Drivers with alcohol use disorders and their risks of crash involvement
Jie Yao, Robert Voas & John Lacey
Drug and Alcohol Dependence, February 2018, Pages 210–216

Background: The relationship between driver blood alcohol concentration (BAC) and crash involvement is well understood. However, the role of alcohol use disorders (AUDs) (i.e., dependence or abuse) in crash occurrence, as distinguished from non-clinical heavy alcohol consumption, has not been adequately explored.

Methods: Data from the 2010–2011 Crash Risk Study conducted in Virginia Beach, VA, were used in this study. Drivers involved in crashes were compared with control drivers, and four drinker groups were examined: alcohol dependent, alcohol abusers, heavy drinkers, and all other current (i.e., normative) drinkers. Logistic regression analyses were conducted on two outcomes: having a moderate BAC (≥.05 g/dl), and crash involvement.

Results: Overall, 2,411 crash-involved and 5,514 control drivers provided useable data, 52.4% of which were men and 70.8% Whites. The prevalence of drivers with AUDs was lower for the crash-involved drivers (8.7%) than for the control drivers (12.7%). Only heavy drinkers, but not abusive or dependent drinkers, were over four times more likely to drive with moderate BACs at nighttime. More important, at nighttime, the odds of crash involvement for dependent drinkers were only one third of those for normative drinkers. Daytime crashes, however, were more likely to involve normative drinkers than any of the other three drinker types.

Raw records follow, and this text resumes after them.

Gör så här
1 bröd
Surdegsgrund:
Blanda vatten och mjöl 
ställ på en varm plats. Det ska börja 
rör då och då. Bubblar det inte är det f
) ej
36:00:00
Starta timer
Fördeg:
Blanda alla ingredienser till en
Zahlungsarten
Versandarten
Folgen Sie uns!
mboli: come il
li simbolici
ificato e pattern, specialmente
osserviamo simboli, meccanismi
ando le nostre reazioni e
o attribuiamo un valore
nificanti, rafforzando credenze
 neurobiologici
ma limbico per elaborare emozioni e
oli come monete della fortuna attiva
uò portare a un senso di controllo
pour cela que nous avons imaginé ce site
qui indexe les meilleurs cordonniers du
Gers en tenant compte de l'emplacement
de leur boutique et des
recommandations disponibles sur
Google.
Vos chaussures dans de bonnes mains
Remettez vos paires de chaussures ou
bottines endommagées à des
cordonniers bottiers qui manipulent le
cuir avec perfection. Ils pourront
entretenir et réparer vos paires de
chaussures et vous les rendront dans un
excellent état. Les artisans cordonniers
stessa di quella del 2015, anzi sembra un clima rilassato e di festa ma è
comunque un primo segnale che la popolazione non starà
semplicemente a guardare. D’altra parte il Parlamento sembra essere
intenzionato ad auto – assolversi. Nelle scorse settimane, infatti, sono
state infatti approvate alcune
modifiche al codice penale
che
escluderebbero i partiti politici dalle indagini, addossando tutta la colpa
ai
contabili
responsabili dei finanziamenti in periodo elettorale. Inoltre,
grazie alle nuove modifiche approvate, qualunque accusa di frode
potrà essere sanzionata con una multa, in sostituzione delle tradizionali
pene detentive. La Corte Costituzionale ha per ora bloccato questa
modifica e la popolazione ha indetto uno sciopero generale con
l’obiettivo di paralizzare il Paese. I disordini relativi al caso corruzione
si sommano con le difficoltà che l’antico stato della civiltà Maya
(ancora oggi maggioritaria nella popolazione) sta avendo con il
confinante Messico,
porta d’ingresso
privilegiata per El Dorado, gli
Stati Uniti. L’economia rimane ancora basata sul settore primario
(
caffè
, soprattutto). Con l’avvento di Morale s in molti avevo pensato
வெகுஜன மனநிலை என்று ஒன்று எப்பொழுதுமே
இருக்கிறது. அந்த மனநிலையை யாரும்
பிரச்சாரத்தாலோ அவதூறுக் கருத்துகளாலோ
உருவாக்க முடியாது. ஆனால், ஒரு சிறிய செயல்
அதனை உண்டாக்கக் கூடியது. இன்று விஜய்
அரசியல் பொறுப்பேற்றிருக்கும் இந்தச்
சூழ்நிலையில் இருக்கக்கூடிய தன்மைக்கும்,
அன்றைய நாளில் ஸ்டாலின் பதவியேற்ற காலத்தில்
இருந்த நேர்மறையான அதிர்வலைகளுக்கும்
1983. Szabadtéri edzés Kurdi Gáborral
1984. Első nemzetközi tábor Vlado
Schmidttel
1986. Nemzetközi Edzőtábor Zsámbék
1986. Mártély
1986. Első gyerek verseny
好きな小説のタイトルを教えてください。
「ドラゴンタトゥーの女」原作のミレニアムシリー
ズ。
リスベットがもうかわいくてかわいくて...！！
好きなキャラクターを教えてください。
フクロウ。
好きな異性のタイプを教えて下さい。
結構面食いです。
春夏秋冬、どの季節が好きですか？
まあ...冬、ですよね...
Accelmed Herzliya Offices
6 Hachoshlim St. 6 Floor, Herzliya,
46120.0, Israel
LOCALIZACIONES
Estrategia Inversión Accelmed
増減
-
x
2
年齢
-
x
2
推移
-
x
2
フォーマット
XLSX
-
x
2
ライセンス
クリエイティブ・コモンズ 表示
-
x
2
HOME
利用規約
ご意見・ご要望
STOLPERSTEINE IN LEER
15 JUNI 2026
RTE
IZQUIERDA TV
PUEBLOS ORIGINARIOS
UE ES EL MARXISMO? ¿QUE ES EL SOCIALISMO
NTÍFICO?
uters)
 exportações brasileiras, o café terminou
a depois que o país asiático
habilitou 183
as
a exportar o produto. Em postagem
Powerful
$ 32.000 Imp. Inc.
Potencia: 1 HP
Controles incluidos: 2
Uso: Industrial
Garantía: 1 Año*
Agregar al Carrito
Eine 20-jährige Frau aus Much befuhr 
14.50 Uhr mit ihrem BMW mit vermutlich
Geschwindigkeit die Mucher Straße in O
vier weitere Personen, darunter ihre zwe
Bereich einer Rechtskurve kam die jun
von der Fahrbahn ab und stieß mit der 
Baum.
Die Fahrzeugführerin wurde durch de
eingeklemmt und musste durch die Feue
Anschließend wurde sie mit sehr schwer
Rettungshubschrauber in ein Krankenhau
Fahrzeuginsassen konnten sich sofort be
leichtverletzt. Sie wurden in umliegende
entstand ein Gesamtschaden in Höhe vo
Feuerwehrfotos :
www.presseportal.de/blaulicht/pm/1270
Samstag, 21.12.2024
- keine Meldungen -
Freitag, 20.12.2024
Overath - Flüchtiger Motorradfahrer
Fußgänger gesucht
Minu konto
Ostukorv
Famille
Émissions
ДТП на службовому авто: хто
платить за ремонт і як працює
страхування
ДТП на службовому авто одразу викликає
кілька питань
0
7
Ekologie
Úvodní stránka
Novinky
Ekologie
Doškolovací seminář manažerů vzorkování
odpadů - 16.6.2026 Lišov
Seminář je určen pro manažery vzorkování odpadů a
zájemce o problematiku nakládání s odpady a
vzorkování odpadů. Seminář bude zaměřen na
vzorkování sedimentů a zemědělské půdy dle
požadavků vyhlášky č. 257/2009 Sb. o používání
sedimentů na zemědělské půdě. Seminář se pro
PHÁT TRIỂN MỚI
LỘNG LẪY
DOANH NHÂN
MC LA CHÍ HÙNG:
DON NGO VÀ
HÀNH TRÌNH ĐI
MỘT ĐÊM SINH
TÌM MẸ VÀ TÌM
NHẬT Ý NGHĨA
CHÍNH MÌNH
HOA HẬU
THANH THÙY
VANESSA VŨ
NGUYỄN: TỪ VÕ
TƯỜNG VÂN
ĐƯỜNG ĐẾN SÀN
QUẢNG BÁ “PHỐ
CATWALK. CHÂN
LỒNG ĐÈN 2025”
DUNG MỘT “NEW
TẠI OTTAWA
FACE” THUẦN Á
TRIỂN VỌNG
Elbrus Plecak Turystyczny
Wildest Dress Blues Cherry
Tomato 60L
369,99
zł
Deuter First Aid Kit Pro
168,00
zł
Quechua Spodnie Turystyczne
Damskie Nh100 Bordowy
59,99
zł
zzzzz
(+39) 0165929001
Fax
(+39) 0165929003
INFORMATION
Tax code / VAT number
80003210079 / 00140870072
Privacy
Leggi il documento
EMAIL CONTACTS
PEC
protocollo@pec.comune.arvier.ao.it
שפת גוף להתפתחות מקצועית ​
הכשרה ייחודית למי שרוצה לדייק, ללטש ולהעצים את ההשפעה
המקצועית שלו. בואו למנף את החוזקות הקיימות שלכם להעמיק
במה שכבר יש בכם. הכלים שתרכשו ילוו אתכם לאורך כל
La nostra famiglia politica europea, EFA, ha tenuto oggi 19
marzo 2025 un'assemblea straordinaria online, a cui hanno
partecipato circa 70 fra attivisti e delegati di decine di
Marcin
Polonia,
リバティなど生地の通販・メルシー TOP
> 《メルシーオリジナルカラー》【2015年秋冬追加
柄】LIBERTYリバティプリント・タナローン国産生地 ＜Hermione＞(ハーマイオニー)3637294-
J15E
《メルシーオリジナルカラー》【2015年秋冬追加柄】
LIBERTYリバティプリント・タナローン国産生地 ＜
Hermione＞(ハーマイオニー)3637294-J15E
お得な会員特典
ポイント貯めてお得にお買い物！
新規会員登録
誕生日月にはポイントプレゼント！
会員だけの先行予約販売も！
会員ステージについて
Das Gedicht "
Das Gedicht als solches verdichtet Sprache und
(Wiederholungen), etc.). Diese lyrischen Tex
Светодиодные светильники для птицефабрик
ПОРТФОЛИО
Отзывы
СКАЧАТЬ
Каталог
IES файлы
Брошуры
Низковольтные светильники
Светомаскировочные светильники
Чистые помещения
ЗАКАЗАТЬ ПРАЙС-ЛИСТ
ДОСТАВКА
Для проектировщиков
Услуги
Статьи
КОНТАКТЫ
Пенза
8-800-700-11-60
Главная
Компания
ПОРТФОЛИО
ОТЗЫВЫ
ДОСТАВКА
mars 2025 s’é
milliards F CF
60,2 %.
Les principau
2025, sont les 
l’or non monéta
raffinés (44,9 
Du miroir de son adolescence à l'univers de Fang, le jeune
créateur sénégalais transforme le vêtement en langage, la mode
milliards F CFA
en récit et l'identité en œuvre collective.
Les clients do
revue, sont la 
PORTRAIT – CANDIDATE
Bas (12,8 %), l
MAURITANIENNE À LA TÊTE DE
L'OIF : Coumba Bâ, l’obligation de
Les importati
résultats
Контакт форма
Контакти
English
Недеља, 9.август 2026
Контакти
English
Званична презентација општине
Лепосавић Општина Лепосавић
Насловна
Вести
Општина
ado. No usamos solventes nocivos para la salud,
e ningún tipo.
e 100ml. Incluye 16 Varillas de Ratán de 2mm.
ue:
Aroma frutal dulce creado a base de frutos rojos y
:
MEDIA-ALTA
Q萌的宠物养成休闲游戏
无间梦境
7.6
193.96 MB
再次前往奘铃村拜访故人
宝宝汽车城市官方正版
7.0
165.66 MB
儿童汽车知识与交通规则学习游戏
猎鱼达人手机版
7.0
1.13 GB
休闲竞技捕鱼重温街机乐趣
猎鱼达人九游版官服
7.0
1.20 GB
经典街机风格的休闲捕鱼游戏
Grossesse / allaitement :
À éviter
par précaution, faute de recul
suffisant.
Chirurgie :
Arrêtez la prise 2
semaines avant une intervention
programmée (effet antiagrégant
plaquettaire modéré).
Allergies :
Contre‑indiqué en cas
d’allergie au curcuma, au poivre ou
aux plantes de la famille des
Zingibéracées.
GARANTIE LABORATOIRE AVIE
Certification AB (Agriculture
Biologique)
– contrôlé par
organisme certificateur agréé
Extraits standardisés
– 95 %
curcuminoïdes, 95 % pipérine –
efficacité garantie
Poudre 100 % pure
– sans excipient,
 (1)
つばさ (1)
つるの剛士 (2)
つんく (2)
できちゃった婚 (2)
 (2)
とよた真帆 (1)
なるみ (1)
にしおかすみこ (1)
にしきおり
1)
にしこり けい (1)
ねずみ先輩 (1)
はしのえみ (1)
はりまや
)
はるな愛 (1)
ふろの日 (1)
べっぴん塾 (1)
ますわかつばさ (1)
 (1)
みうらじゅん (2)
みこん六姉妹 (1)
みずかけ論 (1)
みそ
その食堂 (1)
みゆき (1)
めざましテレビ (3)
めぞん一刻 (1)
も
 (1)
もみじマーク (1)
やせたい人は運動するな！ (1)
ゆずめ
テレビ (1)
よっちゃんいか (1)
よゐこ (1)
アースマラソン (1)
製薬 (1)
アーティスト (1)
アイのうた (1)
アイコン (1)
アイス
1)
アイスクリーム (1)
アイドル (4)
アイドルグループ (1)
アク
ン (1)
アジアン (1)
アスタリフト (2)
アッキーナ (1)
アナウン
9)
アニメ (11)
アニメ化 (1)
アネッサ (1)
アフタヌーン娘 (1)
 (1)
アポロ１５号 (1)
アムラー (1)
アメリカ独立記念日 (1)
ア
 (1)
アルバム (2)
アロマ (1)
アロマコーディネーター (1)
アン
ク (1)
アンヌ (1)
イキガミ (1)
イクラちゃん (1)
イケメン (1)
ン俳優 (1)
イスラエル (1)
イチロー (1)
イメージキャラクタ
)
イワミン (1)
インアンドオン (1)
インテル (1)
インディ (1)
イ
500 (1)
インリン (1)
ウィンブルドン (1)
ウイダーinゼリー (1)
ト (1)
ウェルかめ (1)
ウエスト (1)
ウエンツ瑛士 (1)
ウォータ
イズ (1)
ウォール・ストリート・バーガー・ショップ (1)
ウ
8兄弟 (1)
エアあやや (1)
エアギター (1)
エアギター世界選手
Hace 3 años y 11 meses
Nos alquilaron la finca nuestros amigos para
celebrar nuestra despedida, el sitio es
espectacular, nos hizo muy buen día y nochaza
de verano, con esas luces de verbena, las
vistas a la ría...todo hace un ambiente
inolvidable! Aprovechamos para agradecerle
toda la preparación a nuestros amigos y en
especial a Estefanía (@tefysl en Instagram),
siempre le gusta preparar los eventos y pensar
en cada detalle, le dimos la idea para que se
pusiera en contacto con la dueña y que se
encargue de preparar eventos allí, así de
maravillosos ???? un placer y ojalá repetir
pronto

Conclusions: Drivers with AUDs are not more likely than normative drinkers to drive with moderate BACs at night. After accounting for the influence of BAC, dependent drinkers have a lower risk of being involved in a crash, at any time of the day.


One Markup to Rule Them All: Taxation by Liquor Pricing Regulation
Eugenio Miravete, Katja Seim & Jeff Thurk
NBER Working Paper, December 2017

Abstract:
Government often chooses simple rules to regulate industry even when firms and consumers are heterogeneous. We evaluate the implications of this practice in the context of alcohol pricing where the regulator uses a single markup rule that does not vary across products. We estimate an equilibrium model of wholesale pricing and retail demand for horizontally differentiated spirits that allows for heterogeneity in consumer preferences based on observable demographics. We show that the single markup increases market power among upstream firms, particularly small firms whose portfolios are better positioned to take advantage of the policy. For consumers, the single markup acts as a progressive tax by overpricing products favored by the rich. It also decreases aggregate consumer welfare though 16.7% of consumers are better off under the policy. These consumers tend to be older, less wealthy or educated, and minorities. Simple policies therefore generate significant cross-subsidies and may be an effective tool for government to garner favor of key constituencies.


Public Opinion and Public Policy: Heroin and Other Opioids
Amy Kyle Cook & Henry Brownstein
Criminal Justice Policy Review, forthcoming

Abstract:
Virginia, much like other states, has experienced unprecedented rates of heroin and prescription opioid abuse, overdoses, and deaths. Given the wide range of competing voices concerning drug policy and the complicated situation of the contemporary opioid epidemic, this study examines whether public opinion is reflected in public policy toward illicit involvement with opioids. The 2016 Commonwealth Public Policy Survey, a statewide representative sample of 1,000 Virginia residents, found that Virginians are supportive of treatment over arrest for heroin and prescription pill abusers and factors such as race, education, and political affiliation are predictive of support for treatment over arrest. More importantly, the results of this poll converge with legislative policies of the 2017 General Assembly, supporting the notion that public support can have an influence on the policymaking process. Policy implications are discussed.